=== Exercise instructions ===
From the listing below, copy out every line where the word "Table" appears.

=== Records for processing ===
= Beginning of Section =
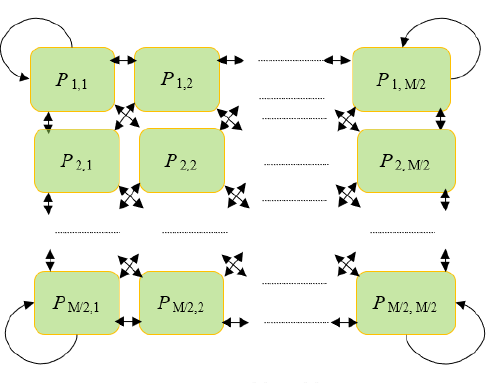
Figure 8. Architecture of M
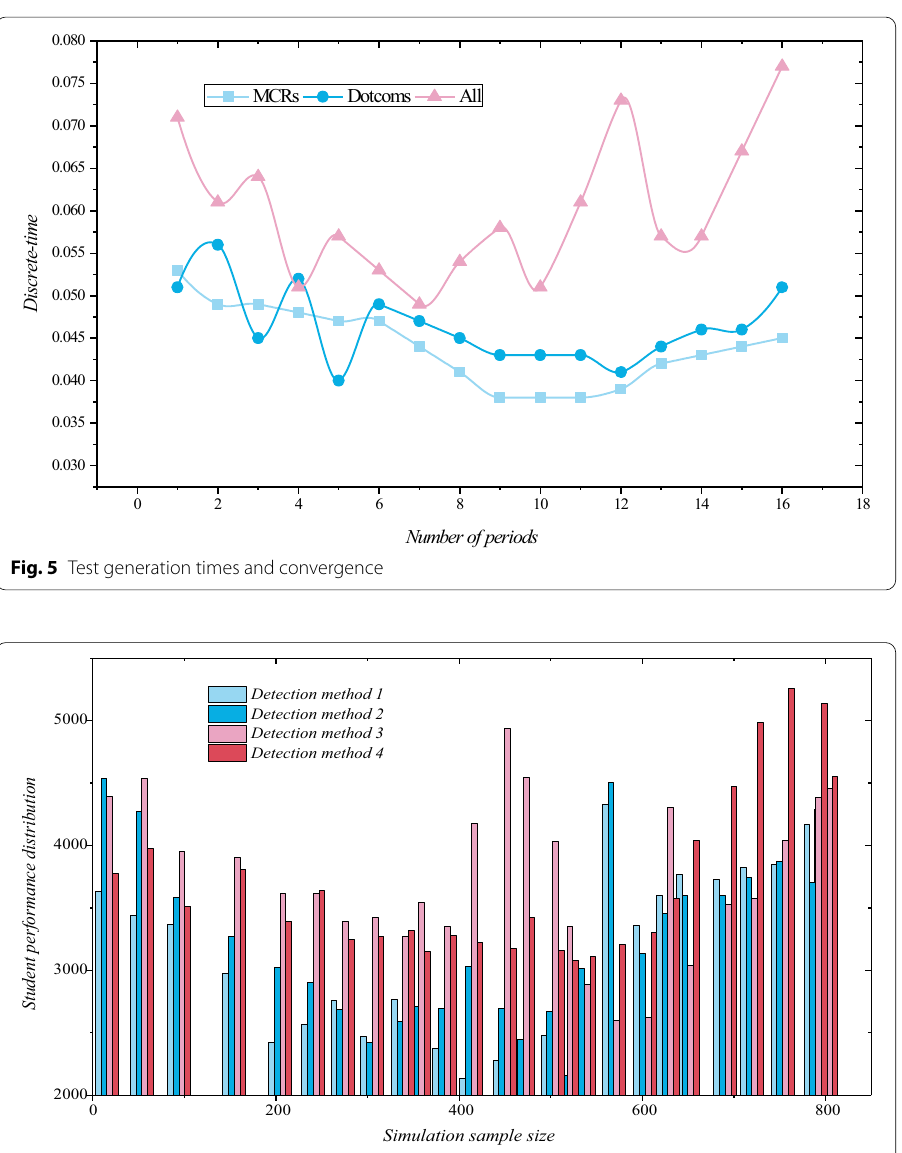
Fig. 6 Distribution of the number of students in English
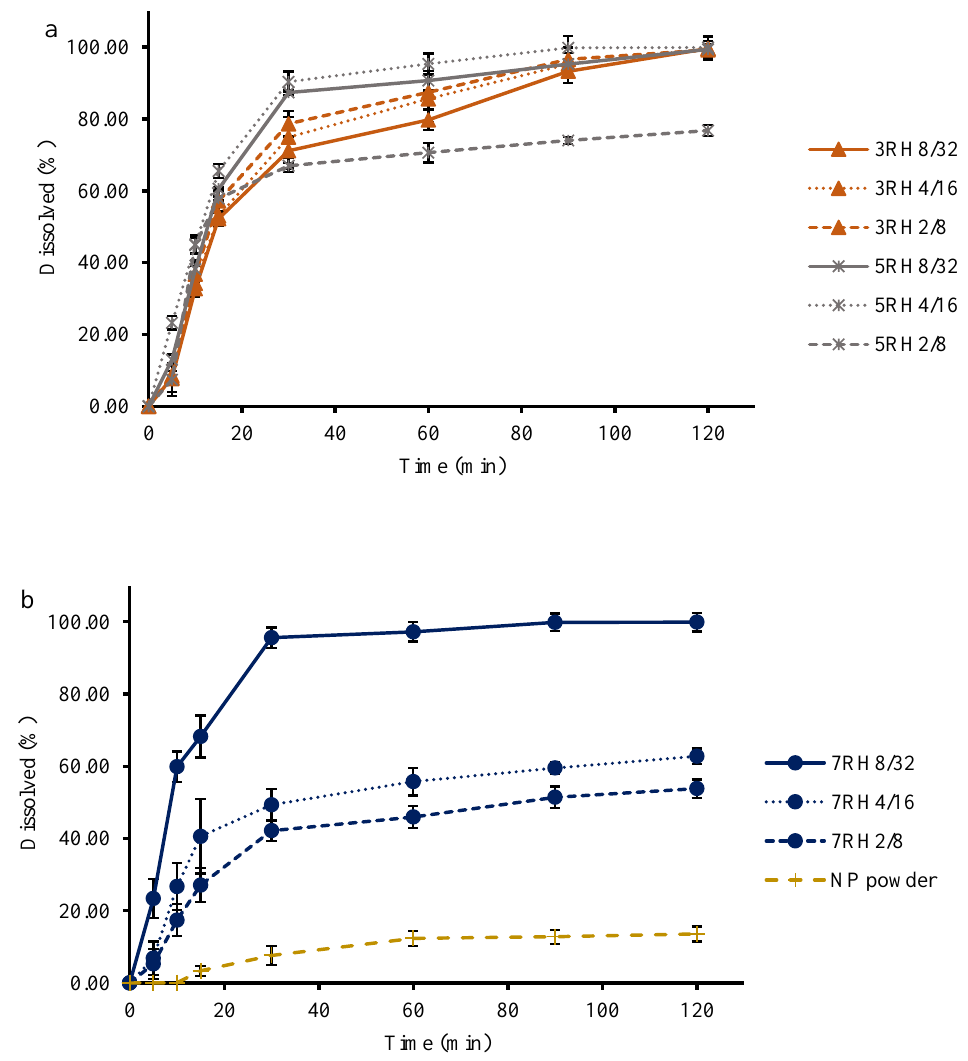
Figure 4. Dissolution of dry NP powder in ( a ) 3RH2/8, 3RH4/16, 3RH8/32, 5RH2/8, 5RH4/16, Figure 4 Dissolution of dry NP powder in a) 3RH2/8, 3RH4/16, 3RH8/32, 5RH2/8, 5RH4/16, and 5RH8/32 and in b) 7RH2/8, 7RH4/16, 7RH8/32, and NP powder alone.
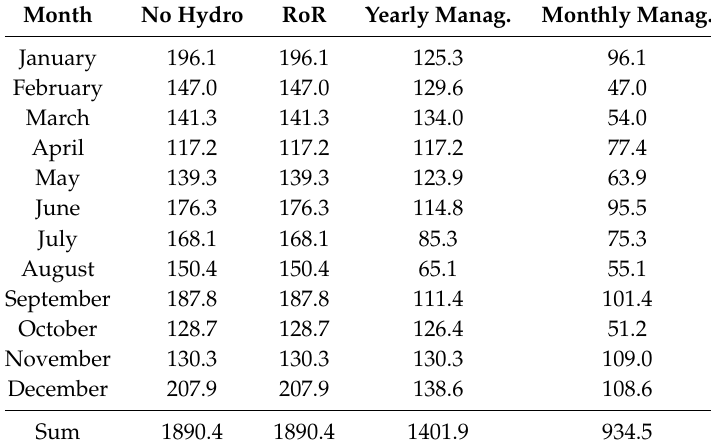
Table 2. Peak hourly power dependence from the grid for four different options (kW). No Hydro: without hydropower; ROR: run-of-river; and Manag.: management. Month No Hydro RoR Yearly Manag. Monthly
= End of Section =
= Beginning of Section =
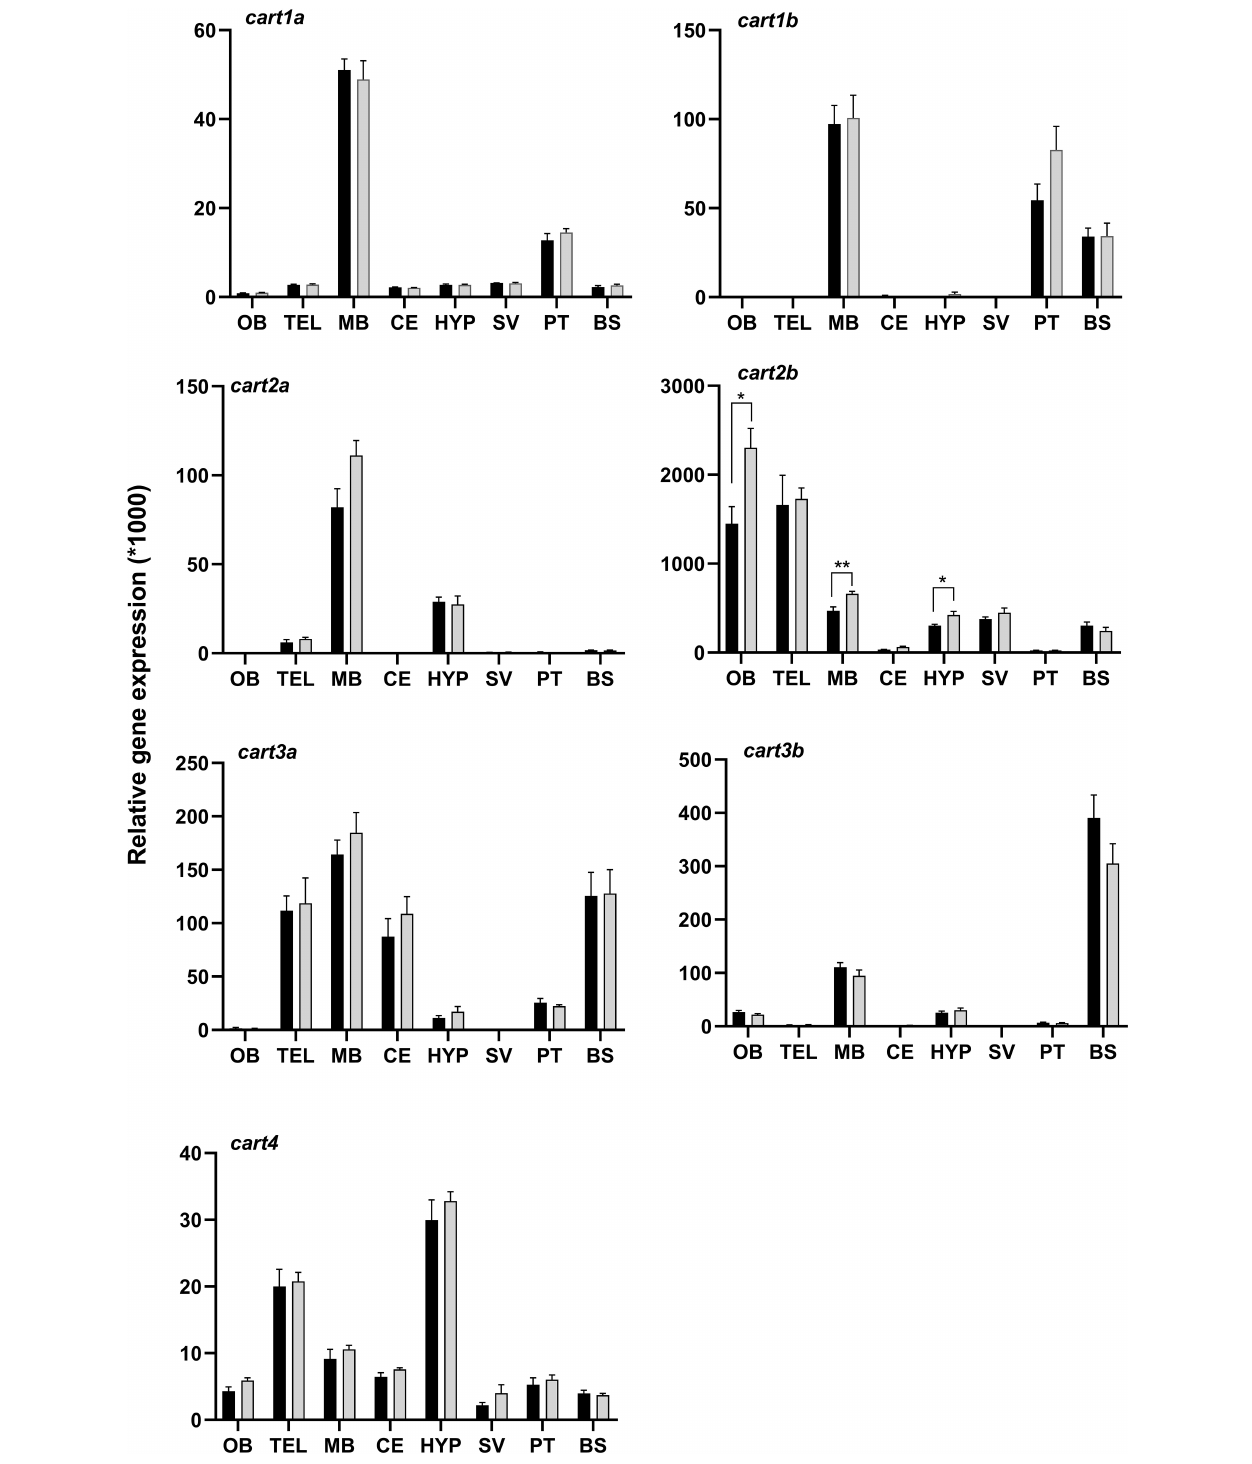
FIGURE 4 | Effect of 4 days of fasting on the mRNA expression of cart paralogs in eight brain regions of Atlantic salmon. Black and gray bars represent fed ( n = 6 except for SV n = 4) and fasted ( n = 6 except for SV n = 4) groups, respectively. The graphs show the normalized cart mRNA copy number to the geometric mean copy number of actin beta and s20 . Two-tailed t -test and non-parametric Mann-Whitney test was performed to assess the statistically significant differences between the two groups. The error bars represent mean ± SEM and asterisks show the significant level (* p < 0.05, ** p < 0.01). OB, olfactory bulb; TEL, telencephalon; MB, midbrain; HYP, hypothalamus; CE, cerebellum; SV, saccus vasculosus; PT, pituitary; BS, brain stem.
= End of Section =
= Beginning of Section =
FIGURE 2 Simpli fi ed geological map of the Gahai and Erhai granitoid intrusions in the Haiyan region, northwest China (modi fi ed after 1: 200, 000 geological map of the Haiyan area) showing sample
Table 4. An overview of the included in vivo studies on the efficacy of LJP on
= End of Section =
=== Your response ===
Table 2. Peak hourly power dependence from the grid for four different options (kW). No Hydro: without hydropower; ROR: run-of-river; and Manag.: management. Month No Hydro RoR Yearly Manag. Monthly
Table 4. An overview of the included in vivo studies on the efficacy of LJP on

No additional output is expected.